Tributario

Gara, ammesso chi paga il debito a rate

di Antonio Iorio

L'imprenditore che per partecipare a una gara pubblica certifica falsamente l'assenza di violazione tributarie definitivamente accertate, non commette il reato di falso se è stato ammesso alla rateazione del debito tributario dall'amministrazione finanziaria prima della partecipazione alla procedura e non sia inadempiente nel pagamento della varie rate. A fornire questa interessante interpretazione è la Corte di cassazione, sezione quinta penale, con la sentenza 36821 depositata ieri

Un imprenditore veniva condannato nei due gradi di giudizio per aver attestato falsamente nell'istanza di partecipazione a una gara per la fornitura di un'autovettura a un Comune, di non aver commesso violazioni definitivamente accertate rispetto agli obblighi relativi al pagamento di imposte e tasse, nonostante fossero state definitivamente accertate nei suoi confronti numerose irregolarità fiscali. Secondo i giudici di merito, la rateazione dei debiti tributari successiva al loro accertamento non faceva venir meno la mendacità della dichiarazione.

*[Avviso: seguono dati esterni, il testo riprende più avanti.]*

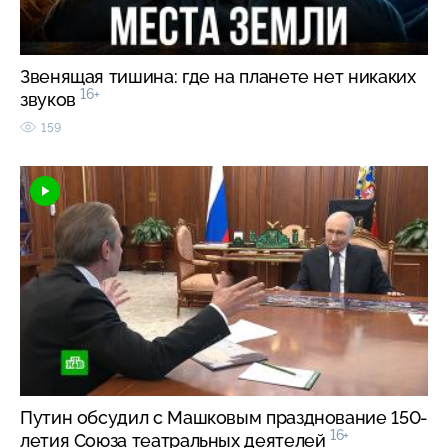
Звенящая тишина: где на планете нет никаких
16+
звуков
159
Путин обсудил с Машковым празднование 150-
16+
летия Союза театральных деятелей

Ricorreva con successo per cassazione l'imputato. Innanzitutto la Cassazione rileva che la norma esclude dalla partecipazione alle gare pubbliche i soggetti che hanno commesso violazioni definitivamente accertate rispetto agli obblighi relativi al pagamento di imposte e tasse secondo la legislazione italiana o dello Stato in cui sono stabiliti, facendo specifico riferimento al pagamento di debiti tributari certi scaduti ed esigibili. Come evidenziato dalla giurisprudenza amministrativa in varie pronunce ciò che rileva in materia non è la tutela corretta del prelievo fiscale ma l'affidabilità dei soggetti che contrattano con la Pa. Tale affidabilità potrebbe venir meno in presenza di omessi o ritardati pagamento ovvero di sottrazione di materia imponibile a imposizione. L'accesso alla rateazione per tali violazioni differisce in concreto l'esigibilità della scadenza dei debiti tributari iniziali. Si tratta di un istituto che va incontro alle imprese in temporanea difficoltà economica: esse possono regolarizzare la propria posizione tributaria senza incorrere in rischi di insolvenza. In tale contesto è evidente che il contribuente ammesso alla rateazione del debito tributario conseguente a violazioni fiscali non commette alcun reato se dichiara di non aver commesso illeciti tributari definitivamente accertati.

A tal fine, secondo i giudici di legittimità, sono necessarie alcune condizioni: 1) la rateazione sia stata accordata con un provvedimento dell'amministrazione finanziaria antecedente alla istanza di partecipazione alla gara, 2) non risulti inadempiuta anche una sola rata ovvero il piano non sia stato revocato dall'amministrazione; 3) non deve trattarsi di transazione fiscale in quanto, operando nell'ambito di un concordato preventivo o un accordo di ristrutturazione del debito, per essere efficace richiede l'omologazione del Tribunale.